Hi Everyone, I have a few models that I wanted to strip the paint completely off of so I can repaint/rebuilt the miniature, and I'm not sure about a good way to go about doing it. I've thought about soaking the models in Simple Green and scrubbing them off with an old toothbrush, but I'm wondering if there might be any better ways of stripping paint. Does anyone have any suggestions? Thanks!
Not sure if this is the right term, but I recommend methylated Spirits (basically household cleaning alcohol) for metal miniatures. Submerge them for half an hour and then brush the paint off with a toothbrush. Works like a charm.
@Scribbler I've used water and a used toothbrush to remove paint. It might take awhile but it works and it's safe for resin or plastic models.
Aceton is very good to clean your minis, it melts superglue and plastic. You have to rebase you minis or try to save the bases, and that works not every time..... or i am to clumsy. For plastic i use a disinfecting hand lotion what hospitals use called Sterillium. Your rubbing alcohol should work as long as there is no oil in it.
Here in the UK we have an antiseptic cleaning solution called "Dettol" that works wonders! If you can find the equivalent whetever you live I highly recommend it! Leave the models in it for 24 hours and then "blot" them with kitchen roll and the paint comes right off! https://www.googleadservices.com/pa...=2ahUKEwiRsI6r1fjgAhUrQxUIHcV_CmsQ0Qx6BAgOEAE
I do mine with Sterilium (don´t know if its available outside of Germany). In very hard cases i use acetone, it melts everything but it´s not good for your skin/everything else. Greetz Oni
Here's a very relevant blogpost. TL;DR: Simple Green works well enough. Then again our minis are metal, you can just dump them on industrial grade acetone without harming them (assuming you take the right safety measures, you are not made of metal).
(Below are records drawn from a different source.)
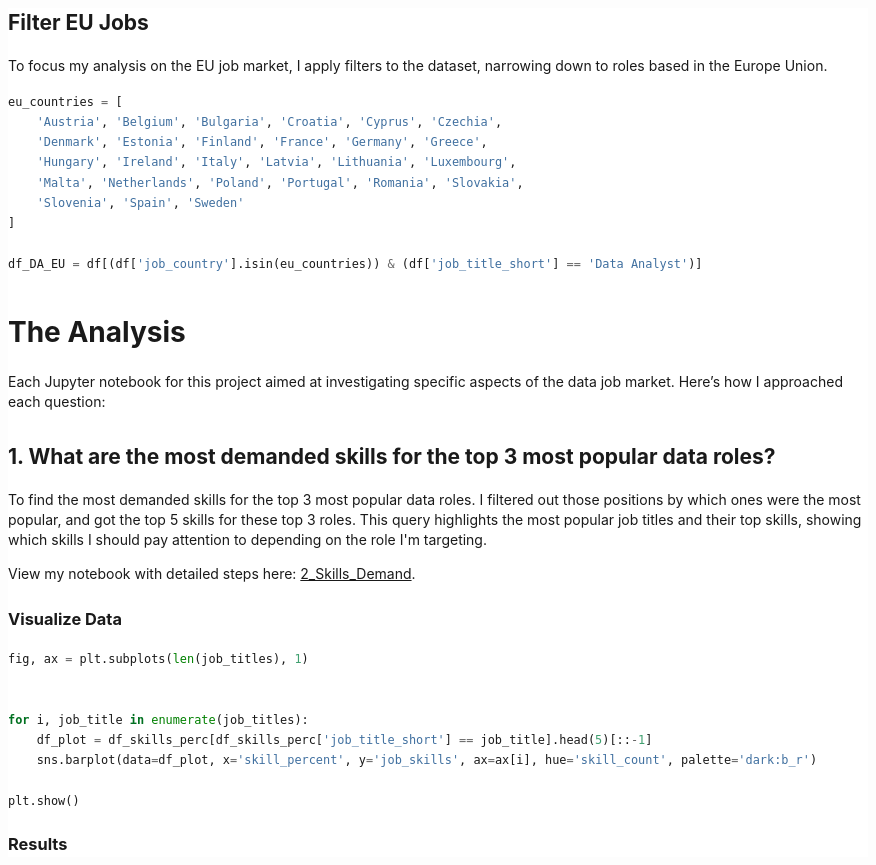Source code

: ## Filter EU Jobs

To focus my analysis on the EU job market, I apply filters to the dataset, narrowing down to roles based in the Europe Union.

```python
eu_countries = [
    'Austria', 'Belgium', 'Bulgaria', 'Croatia', 'Cyprus', 'Czechia',
    'Denmark', 'Estonia', 'Finland', 'France', 'Germany', 'Greece',
    'Hungary', 'Ireland', 'Italy', 'Latvia', 'Lithuania', 'Luxembourg',
    'Malta', 'Netherlands', 'Poland', 'Portugal', 'Romania', 'Slovakia',
    'Slovenia', 'Spain', 'Sweden'
]

df_DA_EU = df[(df['job_country'].isin(eu_countries)) & (df['job_title_short'] == 'Data Analyst')]

```

# The Analysis

Each Jupyter notebook for this project aimed at investigating specific aspects of the data job market. Here’s how I approached each question:

## 1. What are the most demanded skills for the top 3 most popular data roles?

To find the most demanded skills for the top 3 most popular data roles. I filtered out those positions by which ones were the most popular, and got the top 5 skills for these top 3 roles. This query highlights the most popular job titles and their top skills, showing which skills I should pay attention to depending on the role I'm targeting. 

View my notebook with detailed steps here: [2_Skills_Demand](5_Project/2_Skills_Demand.ipynb).

### Visualize Data

```python
fig, ax = plt.subplots(len(job_titles), 1)


for i, job_title in enumerate(job_titles):
    df_plot = df_skills_perc[df_skills_perc['job_title_short'] == job_title].head(5)[::-1]
    sns.barplot(data=df_plot, x='skill_percent', y='job_skills', ax=ax[i], hue='skill_count', palette='dark:b_r')

plt.show()
```

### Results
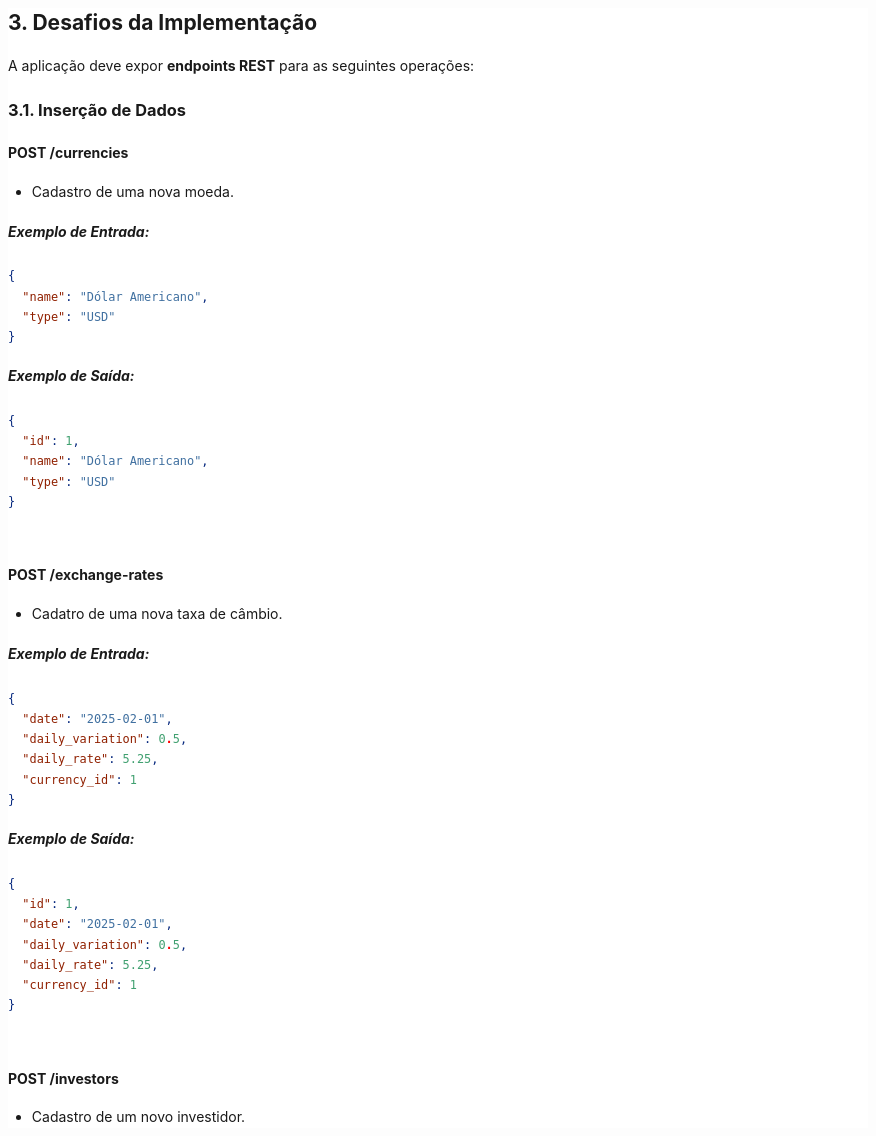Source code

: 
## **3. Desafios da Implementação**
A aplicação deve expor **endpoints REST** para as seguintes operações:

### **3.1. Inserção de Dados**


#### **POST /currencies**  

- Cadastro de uma nova moeda.

##### **Exemplo de Entrada:**  
```json
{
  "name": "Dólar Americano",
  "type": "USD"
}
```
##### **Exemplo de Saída:**  
```json
{
  "id": 1,
  "name": "Dólar Americano",
  "type": "USD"
}
```  
<br>

#### **POST /exchange-rates**
 - Cadatro de uma nova taxa de câmbio.  
##### **Exemplo de Entrada:**  
```json
{
  "date": "2025-02-01",
  "daily_variation": 0.5,
  "daily_rate": 5.25,
  "currency_id": 1
}
```
##### **Exemplo de Saída:**  
```json
{
  "id": 1,
  "date": "2025-02-01",
  "daily_variation": 0.5,
  "daily_rate": 5.25,
  "currency_id": 1
}
```
<br>

#### **POST /investors** 
- Cadastro de um novo investidor.

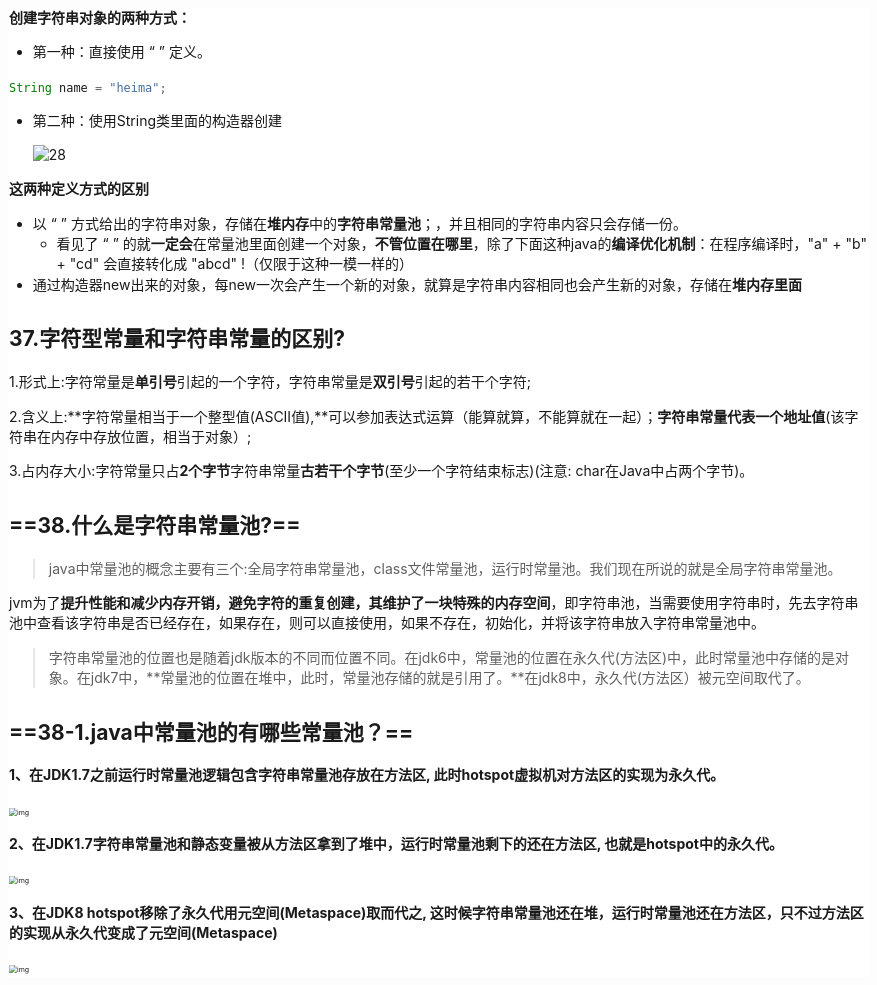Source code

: **创建字符串对象的两种方式：**

- 第一种：直接使用 “  ” 定义。

```java
String name = "heima";
```

- 第二种：使用String类里面的构造器创建

  ![28](images/28.png)



**这两种定义方式的区别**

- 以 “  ” 方式给出的字符串对象，存储在**堆内存**中的**字符串常量池**；，并且相同的字符串内容只会存储一份。
  - 看见了 “  ” 的就**一定会**在常量池里面创建一个对象，**不管位置在哪里**，除了下面这种java的**编译优化机制**：在程序编译时，"a" + "b" + "cd" 会直接转化成  "abcd"  !（仅限于这种一模一样的）
- 通过构造器new出来的对象，每new一次会产生一个新的对象，就算是字符串内容相同也会产生新的对象，存储在**堆内存里面**

## 37.字符型常量和字符串常量的区别?

1.形式上:字符常量是**单引号**引起的一个字符，字符串常量是**双引号**引起的若干个字符;

2.含义上:**字符常量相当于一个整型值(ASCII值),**可以参加表达式运算（能算就算，不能算就在一起）；**字符串常量代表一个地址值**(该字符串在内存中存放位置，相当于对象）;

3.占内存大小:字符常量只占**2个字节**字符串常量**古若干个字节**(至少一个字符结束标志)(注意: char在Java中占两个字节)。



## ==38.什么是字符串常量池?==

> java中常量池的概念主要有三个:全局字符串常量池，class文件常量池，运行时常量池。我们现在所说的就是全局字符串常量池。

 jvm为了**提升性能和减少内存开销，避免字符的重复创建，其维护了一块特殊的内存空间**，即字符串池，当需要使用字符串时，先去字符串池中查看该字符串是否已经存在，如果存在，则可以直接使用，如果不存在，初始化，并将该字符串放入字符串常量池中。

> 字符串常量池的位置也是随着jdk版本的不同而位置不同。在jdk6中，常量池的位置在永久代(方法区)中，此时常量池中存储的是对象。在jdk7中，**常量池的位置在堆中，此时，常量池存储的就是引用了。**在jdk8中，永久代(方法区）被元空间取代了。



## ==38-1.java中常量池的有哪些常量池？==

**1、在JDK1.7之前运行时常量池逻辑包含字符串常量池存放在方法区, 此时hotspot虚拟机对方法区的实现为永久代。**

<img src="images/7af67e281bbb807b3b00c24770a276bd.png" alt="img" style="zoom:50%;" />

**2、在JDK1.7字符串常量池和静态变量被从方法区拿到了堆中，运行时常量池剩下的还在方法区, 也就是hotspot中的永久代。** 

<img src="images/9497e3461ea8d6a57926b56ab23c44ad.png" alt="img" style="zoom:50%;" />

**3、在JDK8 hotspot移除了永久代用元空间(Metaspace)取而代之, 这时候字符串常量池还在堆，运行时常量池还在方法区，只不过方法区的实现从永久代变成了元空间(Metaspace)** 

<img src="images/ce2114d8afdfff6583e15cc19131d6c2.png" alt="img" style="zoom:50%;" />
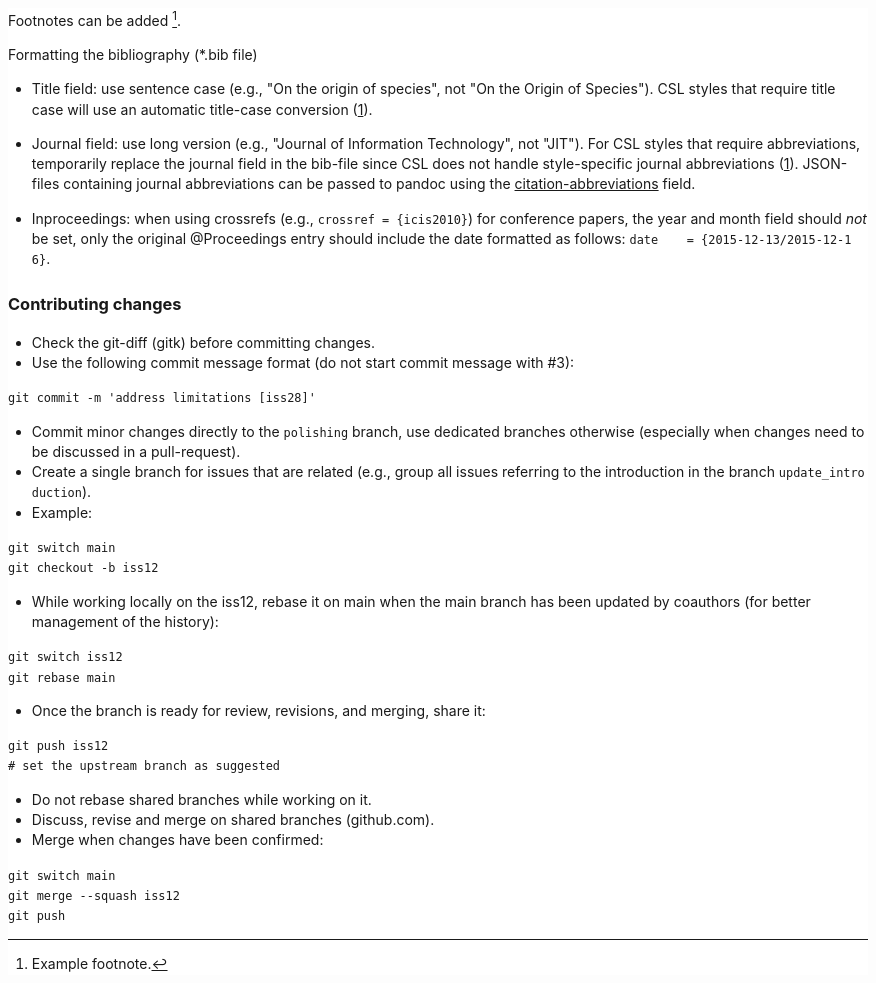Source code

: Footnotes can be added [^1].

  [^1]: Example footnote.

Formatting the bibliography (*.bib file)

- Title field: use sentence case (e.g., "On the origin of species", not "On the Origin of Species"). CSL styles that require title case will use an automatic title-case conversion ([1](https://citationstyles.org/authors/#/titles-in-sentence-and-title-case)).

- Journal field: use long version (e.g., "Journal of Information Technology", not "JIT"). For CSL styles that require abbreviations, temporarily replace the journal field in the bib-file since CSL does not handle style-specific journal abbreviations ([1](https://citationstyles.org/authors/#/csl-limitations)). JSON-files containing journal abbreviations can be passed to pandoc using the [citation-abbreviations](https://pandoc.org/MANUAL.html#option--citation-abbreviations) field.

- Inproceedings: when using crossrefs (e.g., `crossref = {icis2010}`) for conference papers, the year and month field should _not_ be set, only the original \@Proceedings entry should include the date formatted as follows: `date    = {2015-12-13/2015-12-16}`.

### Contributing changes

- Check the git-diff (gitk) before committing changes.
- Use the following commit message format (do not start commit message with #3):

```shell
git commit -m 'address limitations [iss28]'
```

- Commit minor changes directly to the `polishing` branch, use dedicated branches otherwise (especially when changes need to be discussed in a pull-request).
- Create a single branch for issues that are related (e.g., group all issues referring to the introduction in the branch `update_introduction`).
- Example:

```shell
git switch main
git checkout -b iss12
```

- While working locally on the iss12, rebase it on main when the main branch has been updated by coauthors (for better management of the history):

```shell
git switch iss12
git rebase main
```

- Once the branch is ready for review, revisions, and merging, share it:

```shell
git push iss12
# set the upstream branch as suggested
```

- Do not rebase shared branches while working on it.
- Discuss, revise and merge on shared branches (github.com).
- Merge when changes have been confirmed:

```shell
git switch main
git merge --squash iss12
git push
```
I use Simple Green. I use empty Talenti Gelato containers for a lot of hobby work, they have a wonderful screw-on lid and are immune to alcohols and Simple Green, even over years of soaking. Melts bases, but it's cheap and effective. Wear good nitrile gloves, regardless of which paint remover you use, even Simple Green or Rubbing Alcohol are not things you want to be soaking your hands in!
It was already discussed here so you may find all the info you need. I'll stick to my opinion and tell you to avoid all this toxic stuff as break fluid even if it is super efficient. You have enough (and cheap) option which are efficient enough. I'll also continue to promote the use of Glanzer (aka Emsal power cleaner) in this case. Cheap and efficient AND as safe to have in house as your other house cleaning products. I also use to clean my airbrush.
The main ingredient in Dettol is Isopropyl (Rubbing) alcohol, plus a couple of other cleaning agents that certainly don't hurt. If you're using alcohol you want to be looking for 90%+, the normal stuff on the shelf is 70% and might work eventually but takes a while. Both require quite a bit of scrubbing, a good brass brush is advised but an old toothbrush (not the wife's) works OK. Acetone (or a cheap nail varnish remove that's full of it) works much better on metals, less soaking time and less scrubbing. It will destroy bases, resin, plastic, superglue, and probably small animals so be careful with it. If you're in the UK there's a cleaning product called Biostrip which is apparently miraculous on all materials.
If you're using dettol, you may as well just use isopropyl alcohol anyway, since what Colbrook says is right. Dettol is mostly IPA with some congeners and stuff for extra anti-bac content (eucalyptus oil). The reason you have to dilute it for wound cleaning is because of the high alc content ( 90%+ which can strip skin if you soak in it. Your skin will peel off). For miniatures stripping DO NOT DILUTE it, use it neat (or it turns acrylic paint at least into so much sticky goo that becomes a pain to remove). Wear gloves AND GOGGLES/eye protection because you don't want it on your skin OR in your eyes. I use some fine copper/brass wire brushes (not like the stiff steel wire brushes used for rust removal on car parts, more like a really stiff toothbrush) with a good soak of iso (but if I want them stripped back to bare metal, and I know an enamel primer was used, they get brake fluid baths. You need to wear ppe to use dettol anyway so it's not a major change. As for disposal, any decent mechanic has a drum for it. Make friends with one.).
Biostrip20, once you've used it you won't use anything else https://fuze-products.co.uk/shop/biostrip-20-paint-stripper I've stripped metal and GW plastic minis with no issues, it works in like 1-3 hours as well so no waiting around, here's a tutorial: It seems expensive for a tub, but due to the small amount you need per model it'll last you ages
"Biostrip destroys X-Wing ships in seconds" The Death Goo. hehehe Also mentions resins can fail, never let them more than 30 seconds. MSDS says one ingredient is Benzyl Alcohol, which seems to attack epoxies. Local shops sells Bencílico for over twice than Isopropanol; will keep it in mind for when the cheaper fails.